:: DOCUMENT EXCERPT

Category Theory

Wrong.
Wrong.
Your algebra teacher is only using the language of category theory. You aren't taught any of it. They're doing it to be pretentious.
Too quiet, too long.

Forget everything you know about mathematics.

A Category consists of two kinds of things:
>Objects: denoted by capital letters (eg. [math]A, B, C, \ldots[/math]).
>Arrows: denoted by lowercase letters (eg. [math]a, b, c, \ldots[/math]).

Objects just kind of exist. Each arrow however must start at one object and end at another object (potentially the same one). For instance, given objects, A and B these are some valid arrows:
[math]a: A\to B[/math]
[math]b: B\to B[/math]
[math]c: A\to A[/math]

Now you have some rules.
1) Consecutive arrows may be composed. For instance if you have two arrows:
[math]a:A\to B[/math]
[math]b:B\to C[/math]
then they can be composed to produce a third arrow
[math]ab:A\to C[/math]
or using alternative notation
[math]b\circ a: A\to C[/math]
1.a) Composition is associative. That is to say given
[math]a:A\to B[/math]
[math]b:B\to C[/math]
[math]c:C\to D[/math]
Then
[math](ab)c=a(bc)[/math]

2) Every object, [math]X[/math], has an identity arrow denoted [math]1_X:X\to X[/math].
Here are some example identity arrows:
[math]1_A: A\to A[/math]
[math]2_B: B\to B[/math]
2.a) Warning: Not all arrows from an object to itself are identity arrows.
2.b) Composing (on the left or right) with the identity arrow does nothing. Eg. given
[math]a:A\to B[/math]
[math]1_A: A\to A[/math]
[math]1_B: B\to B[/math]
we have (by composition)

::::

PROBLEMS TO SOLVE:
- A) Edit the category theory passage, starting at the words "Forget everything you" and stopping after "lowercase letters (eg. [math]a, b, c, \ldots[/math]).", so that "capital letters" becomes "uppercase letters".
- B) Answer these questions from the category theory text:
(i) What two kinds of things make up a category?
(ii) What property does composition of arrows have?
(iii) How is the identity arrow of an object X denoted?
The data that follow come from a separate source.

:: RECORDED INFORMATION

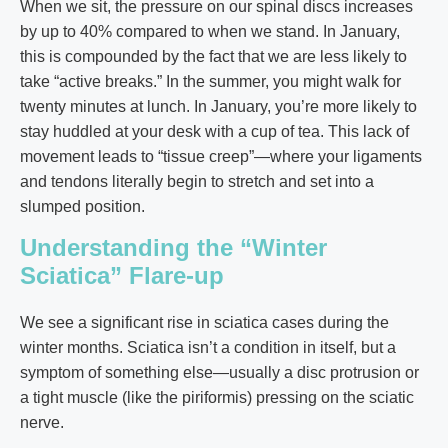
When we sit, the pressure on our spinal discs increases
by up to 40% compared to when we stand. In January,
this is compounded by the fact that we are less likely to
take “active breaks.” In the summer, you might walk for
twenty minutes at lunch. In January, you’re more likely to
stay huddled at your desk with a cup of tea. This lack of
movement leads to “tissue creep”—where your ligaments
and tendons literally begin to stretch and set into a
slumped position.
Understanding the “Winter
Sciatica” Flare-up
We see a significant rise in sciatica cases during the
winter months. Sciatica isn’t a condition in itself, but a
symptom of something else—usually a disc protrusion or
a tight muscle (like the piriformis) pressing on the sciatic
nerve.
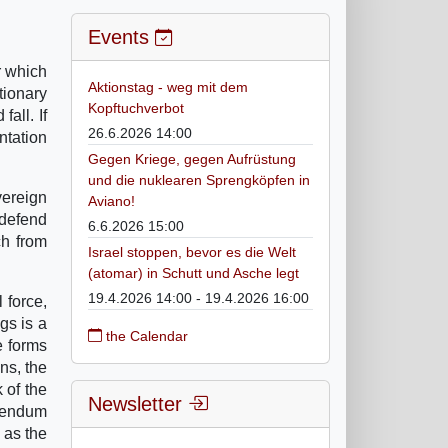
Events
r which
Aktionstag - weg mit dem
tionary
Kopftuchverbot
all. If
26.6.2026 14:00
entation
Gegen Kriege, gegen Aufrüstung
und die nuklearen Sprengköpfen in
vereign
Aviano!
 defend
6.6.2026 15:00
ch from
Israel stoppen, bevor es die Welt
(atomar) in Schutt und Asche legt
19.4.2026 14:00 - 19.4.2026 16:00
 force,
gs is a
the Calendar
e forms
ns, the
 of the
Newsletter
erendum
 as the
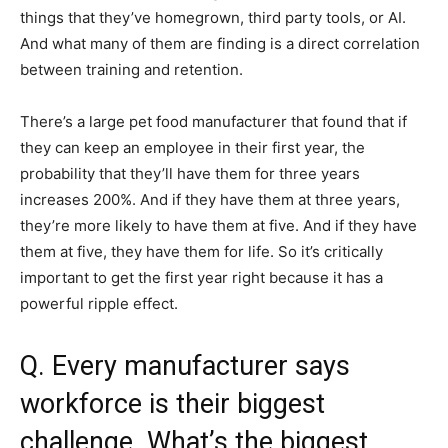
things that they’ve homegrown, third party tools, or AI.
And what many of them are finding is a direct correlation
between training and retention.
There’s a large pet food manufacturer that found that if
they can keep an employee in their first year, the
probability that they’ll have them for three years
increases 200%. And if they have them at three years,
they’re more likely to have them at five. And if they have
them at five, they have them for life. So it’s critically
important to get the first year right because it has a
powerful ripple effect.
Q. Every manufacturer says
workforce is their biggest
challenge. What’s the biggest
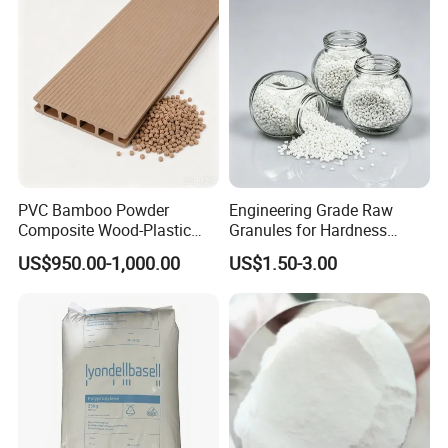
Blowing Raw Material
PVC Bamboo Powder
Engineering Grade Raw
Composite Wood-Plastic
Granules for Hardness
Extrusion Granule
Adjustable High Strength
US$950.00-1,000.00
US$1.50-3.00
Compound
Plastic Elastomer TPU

::::
:: RECORDED INFORMATION

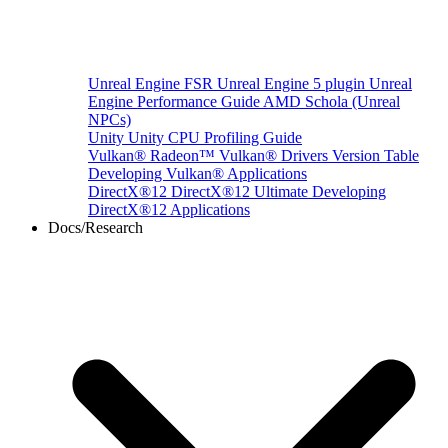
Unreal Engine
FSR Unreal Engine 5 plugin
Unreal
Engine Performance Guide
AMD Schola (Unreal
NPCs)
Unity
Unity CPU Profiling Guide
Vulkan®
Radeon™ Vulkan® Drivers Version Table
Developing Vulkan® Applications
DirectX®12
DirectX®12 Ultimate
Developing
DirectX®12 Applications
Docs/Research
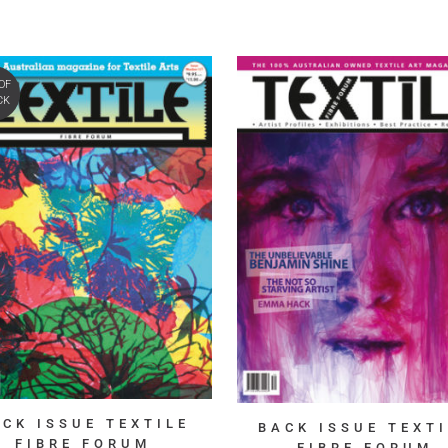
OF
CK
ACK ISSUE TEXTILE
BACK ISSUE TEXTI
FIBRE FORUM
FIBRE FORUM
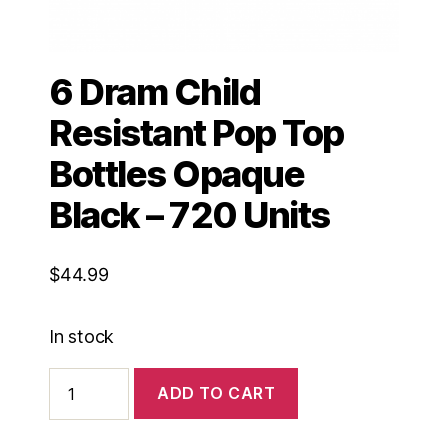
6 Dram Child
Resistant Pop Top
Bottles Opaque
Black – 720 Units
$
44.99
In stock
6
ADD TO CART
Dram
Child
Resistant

::::
:: RECORDED INFORMATION

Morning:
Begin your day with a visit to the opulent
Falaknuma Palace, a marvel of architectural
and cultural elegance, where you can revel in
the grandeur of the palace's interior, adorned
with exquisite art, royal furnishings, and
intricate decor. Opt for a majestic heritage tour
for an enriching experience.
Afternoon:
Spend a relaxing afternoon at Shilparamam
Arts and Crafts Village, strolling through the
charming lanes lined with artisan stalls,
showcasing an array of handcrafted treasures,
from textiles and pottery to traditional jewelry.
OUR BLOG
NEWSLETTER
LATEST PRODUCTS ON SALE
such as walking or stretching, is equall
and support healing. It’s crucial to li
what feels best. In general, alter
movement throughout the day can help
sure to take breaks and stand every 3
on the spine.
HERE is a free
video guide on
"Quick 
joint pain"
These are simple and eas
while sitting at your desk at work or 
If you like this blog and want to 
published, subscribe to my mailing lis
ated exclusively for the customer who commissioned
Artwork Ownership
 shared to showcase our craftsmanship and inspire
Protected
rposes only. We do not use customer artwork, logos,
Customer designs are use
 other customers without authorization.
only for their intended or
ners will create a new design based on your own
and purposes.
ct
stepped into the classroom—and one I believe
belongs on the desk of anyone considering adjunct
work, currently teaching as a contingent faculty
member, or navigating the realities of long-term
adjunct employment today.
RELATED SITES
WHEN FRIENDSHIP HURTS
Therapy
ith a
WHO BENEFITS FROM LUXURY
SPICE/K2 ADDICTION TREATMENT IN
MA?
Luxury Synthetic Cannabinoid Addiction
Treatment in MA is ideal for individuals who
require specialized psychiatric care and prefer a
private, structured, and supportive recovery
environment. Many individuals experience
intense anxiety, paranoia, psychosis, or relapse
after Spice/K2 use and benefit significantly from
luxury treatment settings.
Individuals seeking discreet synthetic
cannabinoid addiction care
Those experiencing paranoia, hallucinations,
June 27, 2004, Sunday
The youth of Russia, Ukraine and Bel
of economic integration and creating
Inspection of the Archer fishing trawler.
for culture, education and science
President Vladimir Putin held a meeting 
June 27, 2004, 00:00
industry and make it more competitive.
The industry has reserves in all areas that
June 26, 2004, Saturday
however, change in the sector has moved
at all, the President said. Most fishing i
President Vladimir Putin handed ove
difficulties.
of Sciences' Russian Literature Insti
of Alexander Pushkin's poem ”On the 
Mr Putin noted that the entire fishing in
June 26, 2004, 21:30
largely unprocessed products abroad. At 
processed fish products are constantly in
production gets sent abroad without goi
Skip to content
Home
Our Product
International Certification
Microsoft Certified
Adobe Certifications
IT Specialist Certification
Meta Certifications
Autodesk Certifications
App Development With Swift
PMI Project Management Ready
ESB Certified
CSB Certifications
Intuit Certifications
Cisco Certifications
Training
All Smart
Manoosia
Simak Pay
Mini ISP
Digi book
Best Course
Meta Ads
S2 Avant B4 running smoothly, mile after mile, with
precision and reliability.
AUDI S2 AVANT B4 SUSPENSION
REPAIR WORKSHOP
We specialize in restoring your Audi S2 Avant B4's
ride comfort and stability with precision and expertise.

::::

ANSWERS TO THE EXERCISE:
- A)
Forget everything you know about mathematics.

A Category consists of two kinds of things:
>Objects: denoted by uppercase letters (eg. [math]A, B, C, \ldots[/math]).
>Arrows: denoted by lowercase letters (eg. [math]a, b, c, \ldots[/math]).

- B)
(i) Objects and arrows.
(ii) It is associative.
(iii) As 1_X, an arrow from X to X.